For his HBO debut, Whitmer Thomas delivers an interesting special that combines musical comedy, documentary footage and tragedy, as he goes back to the Florida panhandle where it meets Alabama to perform at the same bar where his late mother used to rule the roost.
Whit’s first onstage joke doesn’t arrive until more than six minutes into the special, but it’s a humdinger, as he explains why, “When I was a kid, I was very cool.” How cool? A guy kidnapped him, but thankfully, Whit’s dad foiled the abduction before anything too traumatic could happen to him. In fact, it’d be Whit’s dad who’d cause the family’s first trauma by leaving when Whit was in the fourth grade. But he also spins that into clever punchlines, too.

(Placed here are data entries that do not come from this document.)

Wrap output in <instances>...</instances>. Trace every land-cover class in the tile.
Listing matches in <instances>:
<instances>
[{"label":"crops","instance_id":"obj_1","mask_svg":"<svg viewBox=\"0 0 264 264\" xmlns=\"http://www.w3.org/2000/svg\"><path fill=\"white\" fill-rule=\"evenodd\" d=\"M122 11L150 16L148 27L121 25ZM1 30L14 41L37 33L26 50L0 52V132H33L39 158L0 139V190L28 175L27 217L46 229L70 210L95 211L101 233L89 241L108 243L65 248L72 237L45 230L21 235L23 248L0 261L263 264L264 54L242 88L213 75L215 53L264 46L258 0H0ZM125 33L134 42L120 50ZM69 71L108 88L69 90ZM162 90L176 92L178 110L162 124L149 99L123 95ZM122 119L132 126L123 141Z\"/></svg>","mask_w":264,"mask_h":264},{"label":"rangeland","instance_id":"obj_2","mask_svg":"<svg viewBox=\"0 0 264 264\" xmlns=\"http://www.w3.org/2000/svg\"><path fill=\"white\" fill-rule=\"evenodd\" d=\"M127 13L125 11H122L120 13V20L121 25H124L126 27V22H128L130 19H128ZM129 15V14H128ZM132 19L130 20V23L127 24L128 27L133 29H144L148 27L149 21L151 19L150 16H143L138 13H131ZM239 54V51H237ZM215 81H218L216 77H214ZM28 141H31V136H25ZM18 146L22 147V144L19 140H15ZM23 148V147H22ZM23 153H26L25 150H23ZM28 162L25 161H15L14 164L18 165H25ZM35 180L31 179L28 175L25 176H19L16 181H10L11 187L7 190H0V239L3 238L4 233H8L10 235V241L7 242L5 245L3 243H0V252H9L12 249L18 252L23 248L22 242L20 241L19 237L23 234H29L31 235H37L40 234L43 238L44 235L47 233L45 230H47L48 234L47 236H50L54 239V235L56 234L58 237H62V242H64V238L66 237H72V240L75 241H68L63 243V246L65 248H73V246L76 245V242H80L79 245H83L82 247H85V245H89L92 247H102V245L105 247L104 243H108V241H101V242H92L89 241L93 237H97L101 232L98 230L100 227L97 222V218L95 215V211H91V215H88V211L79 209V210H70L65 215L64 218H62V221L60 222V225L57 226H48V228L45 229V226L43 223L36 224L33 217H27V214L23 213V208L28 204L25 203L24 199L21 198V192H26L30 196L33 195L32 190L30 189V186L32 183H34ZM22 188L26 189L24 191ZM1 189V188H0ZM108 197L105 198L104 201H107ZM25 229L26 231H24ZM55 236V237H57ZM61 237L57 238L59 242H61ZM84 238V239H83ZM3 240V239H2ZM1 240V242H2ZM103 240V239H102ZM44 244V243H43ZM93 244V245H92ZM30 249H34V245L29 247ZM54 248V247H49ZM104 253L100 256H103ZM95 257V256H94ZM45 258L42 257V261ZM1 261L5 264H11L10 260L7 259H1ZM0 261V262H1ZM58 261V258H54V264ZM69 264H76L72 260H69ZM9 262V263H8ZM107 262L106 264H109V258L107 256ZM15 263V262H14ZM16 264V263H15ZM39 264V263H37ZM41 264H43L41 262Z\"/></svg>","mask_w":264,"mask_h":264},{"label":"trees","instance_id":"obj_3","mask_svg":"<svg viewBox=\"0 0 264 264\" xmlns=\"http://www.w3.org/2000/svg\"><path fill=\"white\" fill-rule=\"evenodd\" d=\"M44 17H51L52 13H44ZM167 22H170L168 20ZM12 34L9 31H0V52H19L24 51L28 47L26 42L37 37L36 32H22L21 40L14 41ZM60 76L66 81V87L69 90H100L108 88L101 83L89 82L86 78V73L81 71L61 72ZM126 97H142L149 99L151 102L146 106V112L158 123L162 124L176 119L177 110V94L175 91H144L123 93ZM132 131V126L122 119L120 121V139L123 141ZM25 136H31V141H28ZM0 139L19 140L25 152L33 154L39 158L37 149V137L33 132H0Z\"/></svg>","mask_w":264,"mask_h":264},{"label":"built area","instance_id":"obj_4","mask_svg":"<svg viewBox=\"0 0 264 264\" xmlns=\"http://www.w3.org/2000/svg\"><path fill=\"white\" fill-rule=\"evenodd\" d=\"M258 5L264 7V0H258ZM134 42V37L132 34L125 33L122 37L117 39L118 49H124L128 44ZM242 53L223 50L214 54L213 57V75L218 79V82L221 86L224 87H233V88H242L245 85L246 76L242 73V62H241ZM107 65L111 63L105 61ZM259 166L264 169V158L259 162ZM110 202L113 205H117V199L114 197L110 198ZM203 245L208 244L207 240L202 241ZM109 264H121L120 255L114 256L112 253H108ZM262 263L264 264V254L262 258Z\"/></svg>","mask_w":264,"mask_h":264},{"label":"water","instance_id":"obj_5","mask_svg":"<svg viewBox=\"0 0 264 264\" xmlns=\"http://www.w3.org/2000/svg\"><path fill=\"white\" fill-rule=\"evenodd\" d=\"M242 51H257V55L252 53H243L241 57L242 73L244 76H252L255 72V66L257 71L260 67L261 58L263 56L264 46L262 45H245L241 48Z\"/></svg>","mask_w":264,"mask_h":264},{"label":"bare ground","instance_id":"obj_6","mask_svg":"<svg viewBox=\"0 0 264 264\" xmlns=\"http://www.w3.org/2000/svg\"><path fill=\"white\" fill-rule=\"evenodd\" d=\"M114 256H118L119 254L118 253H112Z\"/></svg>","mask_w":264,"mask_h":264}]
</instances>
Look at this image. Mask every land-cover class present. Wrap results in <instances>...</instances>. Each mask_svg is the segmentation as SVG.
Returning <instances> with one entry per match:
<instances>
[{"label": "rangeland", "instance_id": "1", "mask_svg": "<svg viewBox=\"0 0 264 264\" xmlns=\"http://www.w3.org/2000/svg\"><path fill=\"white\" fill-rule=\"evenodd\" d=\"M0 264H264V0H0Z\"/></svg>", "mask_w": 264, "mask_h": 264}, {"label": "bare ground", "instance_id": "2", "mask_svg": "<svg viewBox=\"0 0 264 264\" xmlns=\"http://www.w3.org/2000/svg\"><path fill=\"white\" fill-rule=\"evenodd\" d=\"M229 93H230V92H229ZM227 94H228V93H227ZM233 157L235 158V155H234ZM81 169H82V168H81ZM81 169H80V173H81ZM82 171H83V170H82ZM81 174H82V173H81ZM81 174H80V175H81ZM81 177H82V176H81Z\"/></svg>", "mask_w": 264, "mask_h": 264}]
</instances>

Most of the other big moments onstage come via songs, as the former emo band singer/songwriter wails about being dumb and in love, about how he compensates in bed for his performance anxiety, or imagining emo kids all grown up, or trying to facilitate a singalong with the audience about his mom partying herself to death.
But the memories you’ll take from this special more likely will come from his interactions offstage with his various family members. There’s a cousin, who after skeet shooting and proudly displaying his Trump 2020 cap throughout the filming, breaks down while confessing that he hasn’t spoken to his mother (Whit’s Aunt Jude) in a decade. His dad, meanwhile, cheerfully is back in the picture. His aunt, tearfully so, now 63, but still the identical twin of Whit’s late mother, which makes their reunion that much more bittersweet. She recounts how the sisters’ band could’ve, would’ve and should’ve had a record deal with Virgin Records in the 1980s.